Task to complete
Needed from the entries below: every line that holds the word "clear".

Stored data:
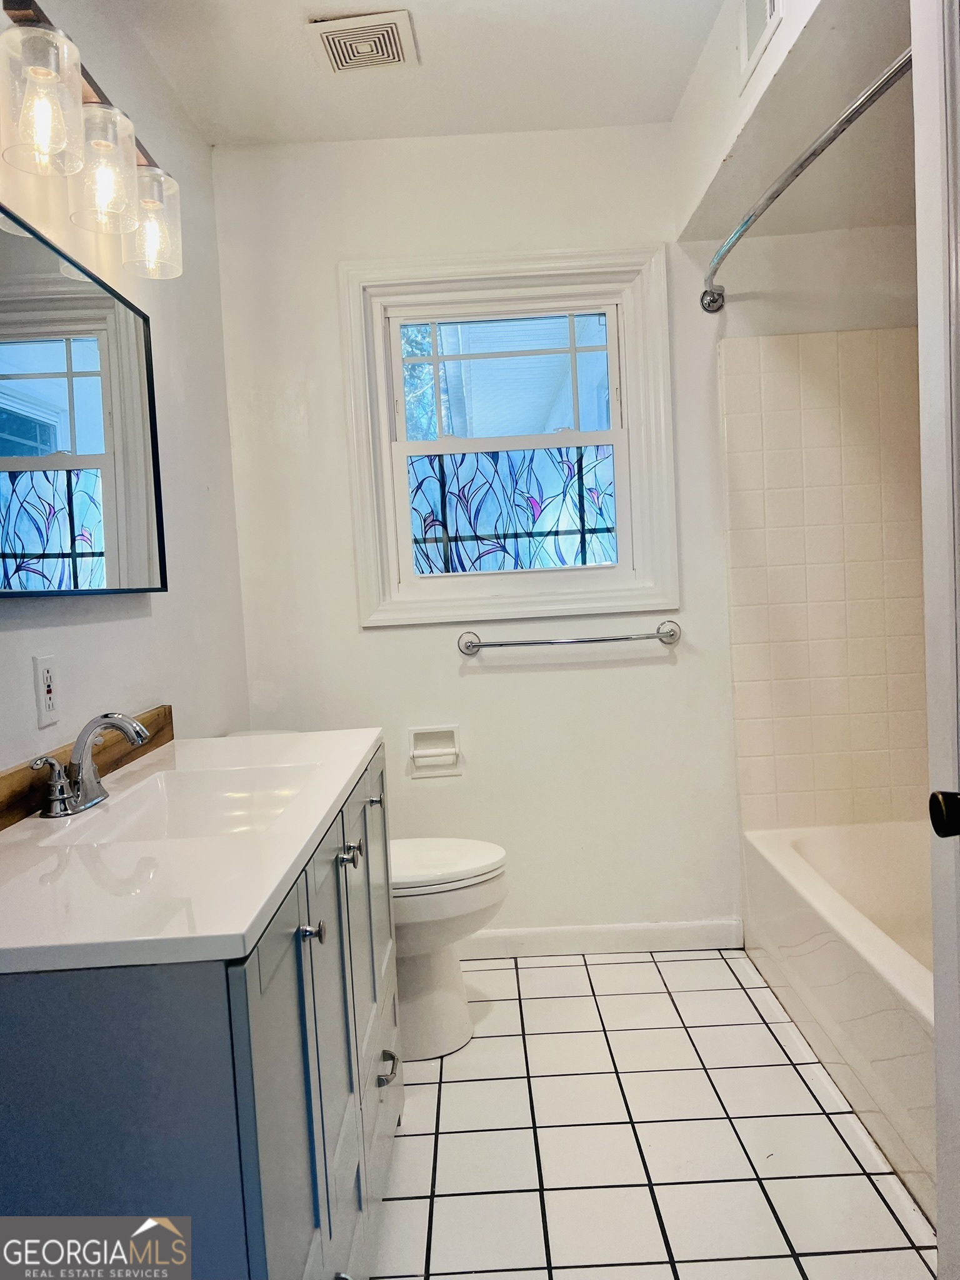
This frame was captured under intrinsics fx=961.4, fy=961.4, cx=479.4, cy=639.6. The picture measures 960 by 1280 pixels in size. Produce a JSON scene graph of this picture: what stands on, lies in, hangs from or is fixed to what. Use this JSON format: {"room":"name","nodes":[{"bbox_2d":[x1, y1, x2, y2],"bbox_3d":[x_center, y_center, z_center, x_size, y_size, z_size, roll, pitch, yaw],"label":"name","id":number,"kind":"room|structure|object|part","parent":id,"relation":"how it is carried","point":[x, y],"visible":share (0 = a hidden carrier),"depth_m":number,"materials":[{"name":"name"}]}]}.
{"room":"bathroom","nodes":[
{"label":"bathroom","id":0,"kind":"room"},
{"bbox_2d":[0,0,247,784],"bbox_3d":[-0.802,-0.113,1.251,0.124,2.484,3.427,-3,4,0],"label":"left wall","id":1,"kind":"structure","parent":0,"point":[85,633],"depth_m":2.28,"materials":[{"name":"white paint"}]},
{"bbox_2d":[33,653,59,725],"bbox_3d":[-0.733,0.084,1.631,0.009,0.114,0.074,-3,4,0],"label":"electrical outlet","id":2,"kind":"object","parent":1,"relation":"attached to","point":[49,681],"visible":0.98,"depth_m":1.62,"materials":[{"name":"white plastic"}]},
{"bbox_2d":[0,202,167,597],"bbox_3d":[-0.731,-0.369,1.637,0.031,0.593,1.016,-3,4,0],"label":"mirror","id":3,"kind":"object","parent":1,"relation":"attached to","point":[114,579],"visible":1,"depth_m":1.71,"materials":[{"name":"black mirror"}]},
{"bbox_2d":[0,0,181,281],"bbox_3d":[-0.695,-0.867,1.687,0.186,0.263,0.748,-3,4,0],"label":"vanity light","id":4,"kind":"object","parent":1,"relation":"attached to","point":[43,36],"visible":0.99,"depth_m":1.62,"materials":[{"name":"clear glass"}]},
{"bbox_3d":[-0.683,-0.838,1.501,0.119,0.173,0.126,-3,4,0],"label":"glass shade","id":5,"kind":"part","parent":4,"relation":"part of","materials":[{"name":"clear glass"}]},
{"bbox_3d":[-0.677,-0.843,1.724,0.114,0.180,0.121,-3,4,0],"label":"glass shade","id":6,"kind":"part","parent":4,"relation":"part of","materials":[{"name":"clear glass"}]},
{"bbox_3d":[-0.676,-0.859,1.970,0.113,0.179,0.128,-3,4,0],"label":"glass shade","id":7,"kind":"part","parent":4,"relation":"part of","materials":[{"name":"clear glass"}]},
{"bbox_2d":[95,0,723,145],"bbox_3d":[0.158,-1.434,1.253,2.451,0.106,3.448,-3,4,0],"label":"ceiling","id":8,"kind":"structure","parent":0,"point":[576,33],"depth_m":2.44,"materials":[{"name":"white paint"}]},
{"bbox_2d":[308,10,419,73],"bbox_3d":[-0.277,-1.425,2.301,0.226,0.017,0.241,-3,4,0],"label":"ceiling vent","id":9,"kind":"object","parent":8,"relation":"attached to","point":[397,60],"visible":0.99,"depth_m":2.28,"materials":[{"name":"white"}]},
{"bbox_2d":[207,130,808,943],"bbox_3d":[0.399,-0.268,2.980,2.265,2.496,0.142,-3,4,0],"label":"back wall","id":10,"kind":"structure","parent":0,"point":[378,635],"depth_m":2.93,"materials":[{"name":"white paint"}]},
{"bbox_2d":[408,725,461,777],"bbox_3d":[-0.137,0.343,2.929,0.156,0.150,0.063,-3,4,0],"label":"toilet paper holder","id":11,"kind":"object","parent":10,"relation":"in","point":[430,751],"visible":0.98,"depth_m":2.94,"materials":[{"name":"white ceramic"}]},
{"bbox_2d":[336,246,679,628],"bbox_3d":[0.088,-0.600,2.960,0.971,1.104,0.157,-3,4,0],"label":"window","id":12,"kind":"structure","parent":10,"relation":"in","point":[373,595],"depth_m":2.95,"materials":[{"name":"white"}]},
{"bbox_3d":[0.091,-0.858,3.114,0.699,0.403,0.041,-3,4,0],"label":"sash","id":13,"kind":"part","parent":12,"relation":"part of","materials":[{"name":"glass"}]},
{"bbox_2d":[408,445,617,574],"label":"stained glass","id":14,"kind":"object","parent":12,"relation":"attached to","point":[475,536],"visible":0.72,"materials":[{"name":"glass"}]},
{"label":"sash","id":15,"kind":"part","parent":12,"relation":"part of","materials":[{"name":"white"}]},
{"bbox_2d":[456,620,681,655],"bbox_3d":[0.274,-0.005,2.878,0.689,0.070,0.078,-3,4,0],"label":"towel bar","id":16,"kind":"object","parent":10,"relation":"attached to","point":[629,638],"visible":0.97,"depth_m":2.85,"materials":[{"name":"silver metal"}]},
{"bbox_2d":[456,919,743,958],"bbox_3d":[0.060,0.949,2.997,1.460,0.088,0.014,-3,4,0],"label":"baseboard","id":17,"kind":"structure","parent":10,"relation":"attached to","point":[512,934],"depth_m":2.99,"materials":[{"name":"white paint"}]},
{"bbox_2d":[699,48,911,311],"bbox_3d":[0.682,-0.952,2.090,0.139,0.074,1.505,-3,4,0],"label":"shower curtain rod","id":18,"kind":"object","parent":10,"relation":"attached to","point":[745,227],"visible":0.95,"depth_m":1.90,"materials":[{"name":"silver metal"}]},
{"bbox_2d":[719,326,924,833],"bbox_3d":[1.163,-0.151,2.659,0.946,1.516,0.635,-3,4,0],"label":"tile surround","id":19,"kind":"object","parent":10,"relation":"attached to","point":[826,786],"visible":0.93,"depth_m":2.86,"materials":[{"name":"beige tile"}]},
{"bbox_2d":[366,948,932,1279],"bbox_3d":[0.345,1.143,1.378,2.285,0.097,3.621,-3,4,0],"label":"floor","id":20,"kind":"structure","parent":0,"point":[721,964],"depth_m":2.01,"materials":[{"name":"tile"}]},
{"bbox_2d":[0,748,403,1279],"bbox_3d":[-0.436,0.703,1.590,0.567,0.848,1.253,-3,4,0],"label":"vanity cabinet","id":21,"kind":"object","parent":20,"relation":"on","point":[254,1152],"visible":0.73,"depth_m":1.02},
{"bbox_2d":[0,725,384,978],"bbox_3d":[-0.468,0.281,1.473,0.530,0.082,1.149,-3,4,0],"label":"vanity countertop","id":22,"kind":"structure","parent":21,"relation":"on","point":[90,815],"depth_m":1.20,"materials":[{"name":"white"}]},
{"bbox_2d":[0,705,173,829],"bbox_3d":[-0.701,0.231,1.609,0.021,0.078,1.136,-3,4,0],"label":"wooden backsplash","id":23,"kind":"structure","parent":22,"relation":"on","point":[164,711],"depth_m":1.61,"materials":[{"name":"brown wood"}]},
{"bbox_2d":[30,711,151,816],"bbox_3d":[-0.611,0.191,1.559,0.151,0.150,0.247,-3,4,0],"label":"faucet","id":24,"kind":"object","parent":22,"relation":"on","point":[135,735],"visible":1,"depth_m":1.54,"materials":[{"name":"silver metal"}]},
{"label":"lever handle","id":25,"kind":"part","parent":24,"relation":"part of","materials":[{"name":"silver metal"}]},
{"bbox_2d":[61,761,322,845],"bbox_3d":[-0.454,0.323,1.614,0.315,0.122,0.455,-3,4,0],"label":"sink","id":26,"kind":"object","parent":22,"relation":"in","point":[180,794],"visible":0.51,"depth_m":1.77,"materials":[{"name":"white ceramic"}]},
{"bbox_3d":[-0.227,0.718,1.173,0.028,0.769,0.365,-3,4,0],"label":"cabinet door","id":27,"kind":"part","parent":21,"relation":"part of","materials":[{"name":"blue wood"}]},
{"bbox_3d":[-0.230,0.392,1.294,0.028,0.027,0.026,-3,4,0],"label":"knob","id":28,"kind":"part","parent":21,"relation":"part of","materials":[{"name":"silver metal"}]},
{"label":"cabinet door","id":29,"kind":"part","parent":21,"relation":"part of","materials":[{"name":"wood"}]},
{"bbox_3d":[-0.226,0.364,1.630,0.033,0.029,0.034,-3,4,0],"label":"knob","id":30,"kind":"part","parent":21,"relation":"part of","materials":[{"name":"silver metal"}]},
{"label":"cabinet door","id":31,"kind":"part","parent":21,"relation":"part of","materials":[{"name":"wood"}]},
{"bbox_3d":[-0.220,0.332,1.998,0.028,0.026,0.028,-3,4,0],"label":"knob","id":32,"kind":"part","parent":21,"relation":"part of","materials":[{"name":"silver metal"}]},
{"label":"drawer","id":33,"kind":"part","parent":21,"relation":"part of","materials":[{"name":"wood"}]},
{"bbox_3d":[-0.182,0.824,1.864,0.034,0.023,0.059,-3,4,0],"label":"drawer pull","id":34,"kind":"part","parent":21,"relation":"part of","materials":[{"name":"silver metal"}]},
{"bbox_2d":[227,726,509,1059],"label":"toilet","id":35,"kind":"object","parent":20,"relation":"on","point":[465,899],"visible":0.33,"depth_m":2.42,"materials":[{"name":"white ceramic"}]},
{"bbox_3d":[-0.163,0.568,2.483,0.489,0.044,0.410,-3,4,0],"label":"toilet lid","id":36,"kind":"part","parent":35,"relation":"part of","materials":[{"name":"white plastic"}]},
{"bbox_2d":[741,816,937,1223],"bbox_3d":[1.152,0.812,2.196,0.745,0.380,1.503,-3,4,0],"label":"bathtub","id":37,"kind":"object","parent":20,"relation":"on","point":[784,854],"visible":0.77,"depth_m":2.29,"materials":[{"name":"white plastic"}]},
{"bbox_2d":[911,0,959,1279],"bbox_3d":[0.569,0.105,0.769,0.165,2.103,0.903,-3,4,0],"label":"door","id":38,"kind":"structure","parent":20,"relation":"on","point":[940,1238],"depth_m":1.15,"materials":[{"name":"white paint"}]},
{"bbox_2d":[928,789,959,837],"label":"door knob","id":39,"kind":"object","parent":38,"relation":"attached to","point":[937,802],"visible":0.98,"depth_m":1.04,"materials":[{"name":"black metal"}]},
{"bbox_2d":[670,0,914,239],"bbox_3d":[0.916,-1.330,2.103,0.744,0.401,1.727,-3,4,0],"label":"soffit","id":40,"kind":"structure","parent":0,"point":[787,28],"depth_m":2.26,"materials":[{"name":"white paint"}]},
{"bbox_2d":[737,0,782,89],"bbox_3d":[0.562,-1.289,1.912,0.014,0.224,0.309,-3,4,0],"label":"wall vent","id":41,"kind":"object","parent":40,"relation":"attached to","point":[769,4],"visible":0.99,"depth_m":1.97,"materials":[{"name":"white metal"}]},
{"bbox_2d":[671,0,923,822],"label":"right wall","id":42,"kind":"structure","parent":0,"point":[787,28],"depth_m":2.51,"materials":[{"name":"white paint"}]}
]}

Solution to this problem
{"bbox_2d":[0,0,181,281],"bbox_3d":[-0.695,-0.867,1.687,0.186,0.263,0.748,-3,4,0],"label":"vanity light","id":4,"kind":"object","parent":1,"relation":"attached to","point":[43,36],"visible":0.99,"depth_m":1.62,"materials":[{"name":"clear glass"}]},
{"bbox_3d":[-0.683,-0.838,1.501,0.119,0.173,0.126,-3,4,0],"label":"glass shade","id":5,"kind":"part","parent":4,"relation":"part of","materials":[{"name":"clear glass"}]},
{"bbox_3d":[-0.677,-0.843,1.724,0.114,0.180,0.121,-3,4,0],"label":"glass shade","id":6,"kind":"part","parent":4,"relation":"part of","materials":[{"name":"clear glass"}]},
{"bbox_3d":[-0.676,-0.859,1.970,0.113,0.179,0.128,-3,4,0],"label":"glass shade","id":7,"kind":"part","parent":4,"relation":"part of","materials":[{"name":"clear glass"}]},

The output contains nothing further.